As Prada fans would expect, Miuccia’s design always brings contrasting elements together in a unique way — suede with plastic, or faux fur with silk satin. In this collection, Prada mixes sportswear with ultra feminine pieces like tight dresses, pencil skirts and slim-fit coats in girly hues like lilac, apricot, pink and grey. Sporty high socks (with art deco motifs) are worn with high heels or sneakers decorated with sequins. Ruffle-bibbed blouses and tightly pleated skirts were cut from an organza-like transparent Japanese fabric, with a plastic badge featuring the brand’s logo to tone down the sweetness.
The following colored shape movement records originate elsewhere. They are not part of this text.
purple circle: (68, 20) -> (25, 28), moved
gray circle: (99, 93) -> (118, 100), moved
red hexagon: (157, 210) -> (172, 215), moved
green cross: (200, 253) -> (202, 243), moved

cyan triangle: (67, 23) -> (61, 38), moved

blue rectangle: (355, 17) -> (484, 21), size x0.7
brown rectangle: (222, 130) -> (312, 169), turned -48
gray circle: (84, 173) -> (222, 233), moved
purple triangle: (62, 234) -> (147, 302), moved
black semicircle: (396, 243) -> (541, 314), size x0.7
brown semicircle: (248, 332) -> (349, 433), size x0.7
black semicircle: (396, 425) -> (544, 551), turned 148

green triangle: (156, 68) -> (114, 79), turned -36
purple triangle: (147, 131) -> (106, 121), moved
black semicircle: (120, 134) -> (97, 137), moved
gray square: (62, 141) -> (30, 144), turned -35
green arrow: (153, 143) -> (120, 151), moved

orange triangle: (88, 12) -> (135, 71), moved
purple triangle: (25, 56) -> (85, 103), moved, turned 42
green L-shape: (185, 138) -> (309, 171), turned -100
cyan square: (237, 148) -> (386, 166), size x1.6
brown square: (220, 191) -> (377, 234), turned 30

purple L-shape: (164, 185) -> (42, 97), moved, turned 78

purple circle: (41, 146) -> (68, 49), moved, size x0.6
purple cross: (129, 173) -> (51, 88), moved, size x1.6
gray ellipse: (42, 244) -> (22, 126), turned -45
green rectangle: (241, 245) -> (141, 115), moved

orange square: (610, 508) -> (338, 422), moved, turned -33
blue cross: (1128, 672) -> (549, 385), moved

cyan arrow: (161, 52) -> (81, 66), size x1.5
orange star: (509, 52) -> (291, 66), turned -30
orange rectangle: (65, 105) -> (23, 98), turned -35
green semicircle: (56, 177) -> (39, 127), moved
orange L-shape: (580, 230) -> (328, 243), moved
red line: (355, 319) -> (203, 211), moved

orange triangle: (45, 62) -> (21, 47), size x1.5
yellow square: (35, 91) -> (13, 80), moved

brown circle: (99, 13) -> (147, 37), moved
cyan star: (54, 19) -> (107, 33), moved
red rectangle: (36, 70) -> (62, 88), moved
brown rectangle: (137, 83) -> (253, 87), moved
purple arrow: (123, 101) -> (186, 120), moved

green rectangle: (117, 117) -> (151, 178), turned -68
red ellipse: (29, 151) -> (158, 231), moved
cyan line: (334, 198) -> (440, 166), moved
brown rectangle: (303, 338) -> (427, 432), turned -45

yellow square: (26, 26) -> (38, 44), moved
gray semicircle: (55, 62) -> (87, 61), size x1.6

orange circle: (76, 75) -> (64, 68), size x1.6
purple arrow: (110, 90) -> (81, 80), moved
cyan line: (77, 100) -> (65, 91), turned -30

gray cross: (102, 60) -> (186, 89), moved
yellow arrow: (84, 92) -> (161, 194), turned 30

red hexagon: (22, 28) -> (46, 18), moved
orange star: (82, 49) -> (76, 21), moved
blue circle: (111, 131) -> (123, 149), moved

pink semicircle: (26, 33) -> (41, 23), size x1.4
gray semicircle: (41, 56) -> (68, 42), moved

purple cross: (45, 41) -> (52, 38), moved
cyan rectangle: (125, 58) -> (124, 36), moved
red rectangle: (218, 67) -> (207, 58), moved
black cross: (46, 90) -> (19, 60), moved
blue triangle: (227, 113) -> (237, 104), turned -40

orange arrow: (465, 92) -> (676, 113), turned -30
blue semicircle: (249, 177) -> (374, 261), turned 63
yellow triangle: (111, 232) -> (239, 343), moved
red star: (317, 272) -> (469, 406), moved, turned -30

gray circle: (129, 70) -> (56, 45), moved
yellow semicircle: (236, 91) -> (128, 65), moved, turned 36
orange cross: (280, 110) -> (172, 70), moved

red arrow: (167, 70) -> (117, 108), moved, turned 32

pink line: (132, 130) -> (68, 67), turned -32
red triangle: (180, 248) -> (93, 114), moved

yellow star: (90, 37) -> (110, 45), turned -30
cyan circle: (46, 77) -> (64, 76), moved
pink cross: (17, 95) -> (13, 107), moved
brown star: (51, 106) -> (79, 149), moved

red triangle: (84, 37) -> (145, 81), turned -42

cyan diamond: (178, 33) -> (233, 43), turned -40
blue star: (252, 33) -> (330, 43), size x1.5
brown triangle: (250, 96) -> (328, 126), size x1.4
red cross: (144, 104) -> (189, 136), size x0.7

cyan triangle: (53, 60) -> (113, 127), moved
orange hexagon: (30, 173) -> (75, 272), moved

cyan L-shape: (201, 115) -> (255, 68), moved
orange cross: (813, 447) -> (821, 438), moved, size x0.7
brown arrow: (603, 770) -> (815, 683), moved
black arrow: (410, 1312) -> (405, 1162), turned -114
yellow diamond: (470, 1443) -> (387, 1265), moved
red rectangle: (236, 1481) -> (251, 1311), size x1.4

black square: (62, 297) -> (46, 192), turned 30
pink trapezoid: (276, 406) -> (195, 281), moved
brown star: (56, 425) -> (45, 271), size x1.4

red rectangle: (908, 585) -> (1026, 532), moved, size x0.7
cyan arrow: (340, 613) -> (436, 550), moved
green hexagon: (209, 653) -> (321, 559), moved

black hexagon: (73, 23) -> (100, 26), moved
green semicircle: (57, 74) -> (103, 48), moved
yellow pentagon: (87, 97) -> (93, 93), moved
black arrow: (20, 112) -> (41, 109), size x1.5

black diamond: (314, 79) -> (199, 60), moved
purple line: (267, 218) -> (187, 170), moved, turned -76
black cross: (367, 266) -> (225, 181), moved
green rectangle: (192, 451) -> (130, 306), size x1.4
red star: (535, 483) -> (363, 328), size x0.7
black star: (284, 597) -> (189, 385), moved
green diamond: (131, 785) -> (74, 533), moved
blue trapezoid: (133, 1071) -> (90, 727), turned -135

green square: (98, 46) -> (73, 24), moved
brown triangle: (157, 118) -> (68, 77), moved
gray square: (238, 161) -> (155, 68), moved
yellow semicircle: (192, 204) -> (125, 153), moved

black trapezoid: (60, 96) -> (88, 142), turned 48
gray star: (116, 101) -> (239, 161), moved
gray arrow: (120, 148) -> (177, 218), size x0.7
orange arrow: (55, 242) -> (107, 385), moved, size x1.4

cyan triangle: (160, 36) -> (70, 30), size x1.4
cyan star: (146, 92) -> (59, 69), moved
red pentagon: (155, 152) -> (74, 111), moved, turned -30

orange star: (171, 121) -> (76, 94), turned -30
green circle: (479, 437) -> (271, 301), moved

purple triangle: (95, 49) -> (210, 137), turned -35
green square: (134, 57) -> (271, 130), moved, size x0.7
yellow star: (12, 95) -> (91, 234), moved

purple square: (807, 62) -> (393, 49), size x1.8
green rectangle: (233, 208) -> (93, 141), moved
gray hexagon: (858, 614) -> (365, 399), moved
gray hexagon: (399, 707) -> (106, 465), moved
Another impressive scene was the first show on the runway. Miuccia presented nylon, the material which transformed her life, in an oversized sporty jacket with open shoulders to reveal a feminine side. The jacket was paired with a chiffon skirt. In other looks, long-sleeve knitted top, as tight as swimwear, was worn with a pencil skirt in the same material. Art deco accessories spiced up the look, from feather headbands in sweet colours to dangling necklaces and sparkly gold bracelets. These looks are a testament of Miuccia’s clever use of contrasting elements.
As per the Italian brand’s tradition, in each collection it would partner with an artist for a special design. In this collection, Prada invited James Jean to showcase playful motifs of rabbits and lilies in pastel pink and ivory, as seen on the Bauletto tote. These motifs also appear on many RTW pieces, bags, briefcases, square handbags, and long wallets.
Footwear is equally interesting, with a light blue logo on a bow decorating the pointy-toe heels. Glamourous and comfortable, Prada shoes are always worth the investment.